▸ Task instructions:
Reproduce the article below about Richard Mellon Scaife's secret funding of a Clinton investigation in full, without changing a word.

▸ Text for analysis:
BY MURRAY WAAS | Conservative billionaire Richard Mellon Scaife secretly paid more than $250,000 to two law firms and a former Mississippi law enforcement official to investigate allegations that President Clinton, while governor of Arkansas, ordered local law enforcement authorities to protect the activities of a cocaine smuggling ring operating in his state.
The investigation was part of a broader, three-year, $2.4 million anti-Clinton campaign funded by Scaife from June 1993 to December 1997, known as the "Arkansas Project."
As part of the Arkansas Project, Scaife retained a private investigator and former Mississippi state law enforcement officer named Rex Armistead to look into Clinton's alleged drug connections, according to documents and sources. Armistead is a former director of the criminal investigation section of the Mississippi Department of Public Safety.
The disbursements to Armistead and two law firms are detailed in financial records obtained by Salon, and the role of the private investigator was described by four sources.
Armistead supplied information about his Clinton drug investigation to the House Banking Committee, which conducted an exhaustive two-year probe of the charges, according to a committee spokesman. Federal investigators have found no evidence to support the allegations, which have been widely circulated by fierce conservative opponents of the president.
The investigative effort by Armistead was so secretive that funds that were paid by Scaife to Armistead were first funneled through two tax-exempt foundations, and then through two law firms before they finally reached Armistead.
Later, Armistead, while twice being interviewed by agents of the Drug Enforcement Agency, misled the federal agents about the true source of his investigation's funding, according to the confidential reports of those interviews obtained by Salon.

▸ Data section:
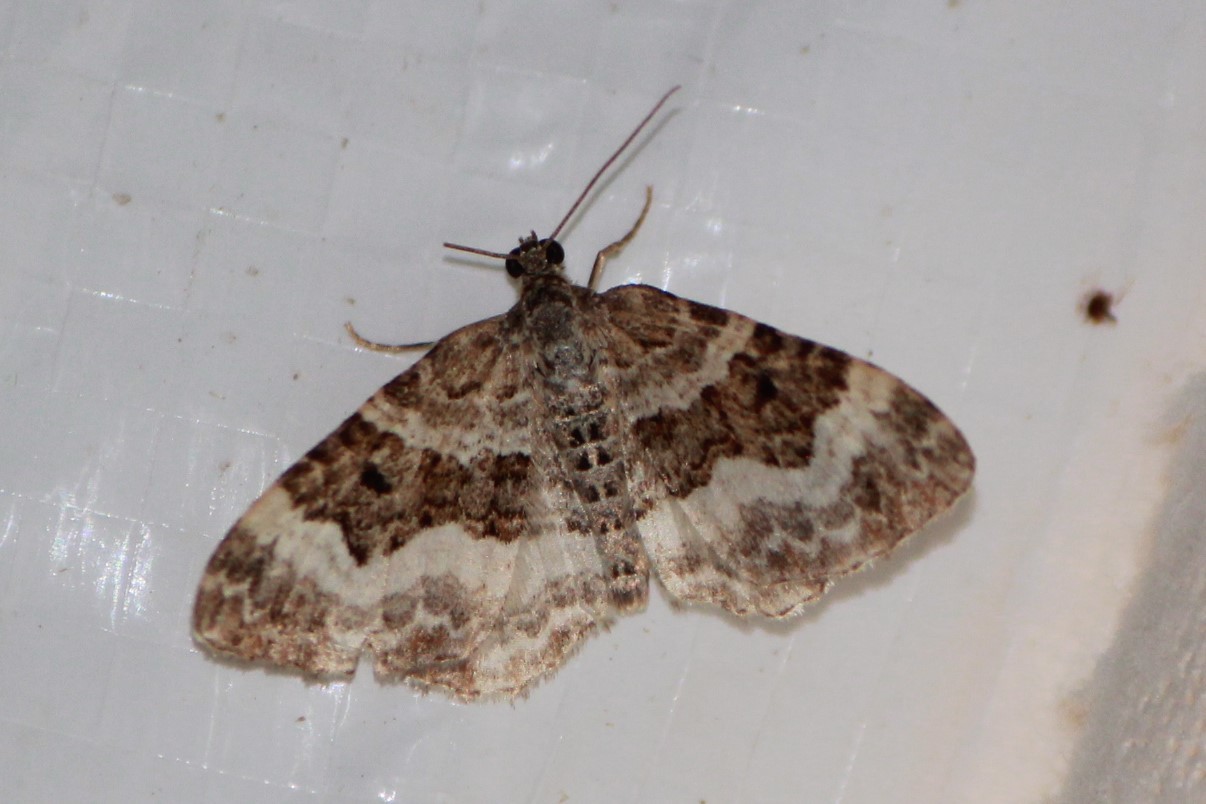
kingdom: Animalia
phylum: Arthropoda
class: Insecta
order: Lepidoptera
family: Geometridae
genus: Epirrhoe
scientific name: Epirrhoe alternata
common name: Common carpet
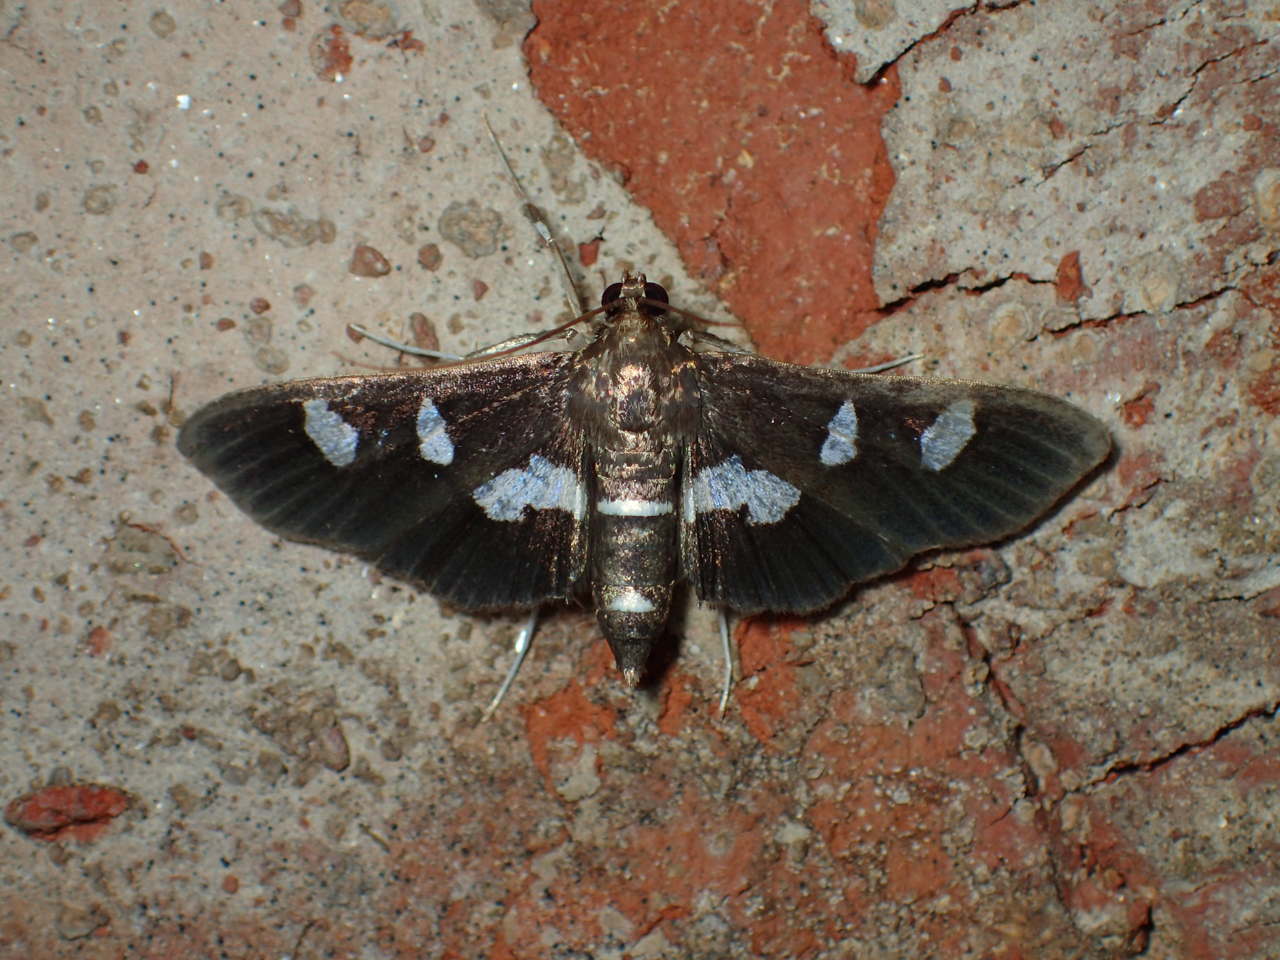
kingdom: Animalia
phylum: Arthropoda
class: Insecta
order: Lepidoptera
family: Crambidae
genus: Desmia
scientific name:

==

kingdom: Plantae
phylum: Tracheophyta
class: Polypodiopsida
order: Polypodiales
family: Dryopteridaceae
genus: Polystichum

* * *

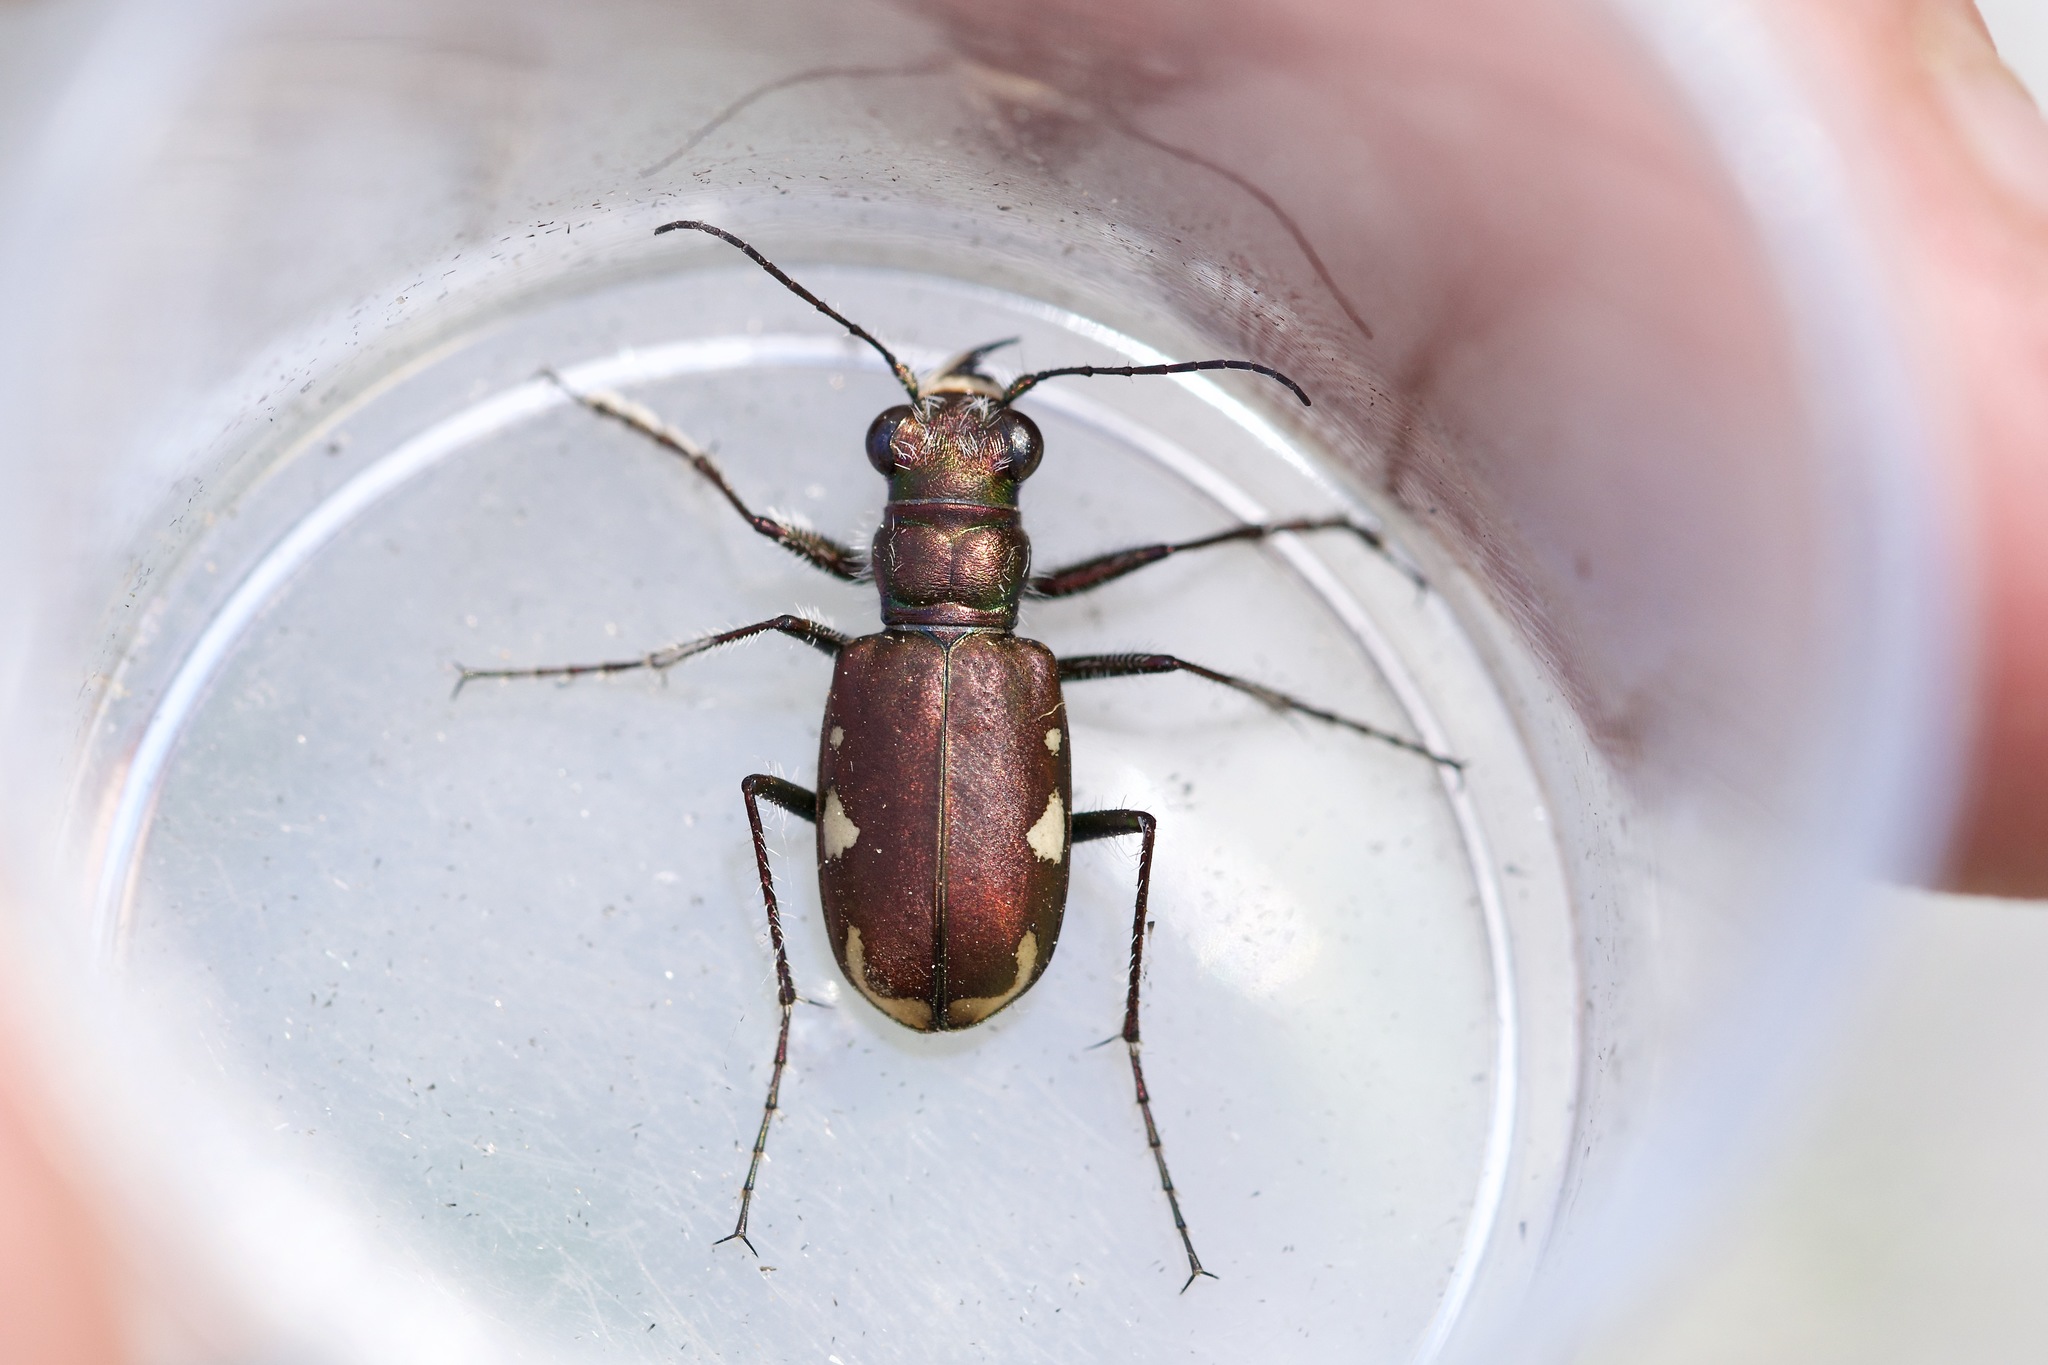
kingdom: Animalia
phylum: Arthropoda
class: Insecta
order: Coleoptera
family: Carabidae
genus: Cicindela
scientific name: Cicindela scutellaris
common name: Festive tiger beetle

▸ Solution to this problem:
BY MURRAY WAAS | Conservative billionaire Richard Mellon Scaife secretly paid more than $250,000 to two law firms and a former Mississippi law enforcement official to investigate allegations that President Clinton, while governor of Arkansas, ordered local law enforcement authorities to protect the activities of a cocaine smuggling ring operating in his state.
The investigation was part of a broader, three-year, $2.4 million anti-Clinton campaign funded by Scaife from June 1993 to December 1997, known as the "Arkansas Project."
As part of the Arkansas Project, Scaife retained a private investigator and former Mississippi state law enforcement officer named Rex Armistead to look into Clinton's alleged drug connections, according to documents and sources. Armistead is a former director of the criminal investigation section of the Mississippi Department of Public Safety.
The disbursements to Armistead and two law firms are detailed in financial records obtained by Salon, and the role of the private investigator was described by four sources.
Armistead supplied information about his Clinton drug investigation to the House Banking Committee, which conducted an exhaustive two-year probe of the charges, according to a committee spokesman. Federal investigators have found no evidence to support the allegations, which have been widely circulated by fierce conservative opponents of the president.
The investigative effort by Armistead was so secretive that funds that were paid by Scaife to Armistead were first funneled through two tax-exempt foundations, and then through two law firms before they finally reached Armistead.
Later, Armistead, while twice being interviewed by agents of the Drug Enforcement Agency, misled the federal agents about the true source of his investigation's funding, according to the confidential reports of those interviews obtained by Salon.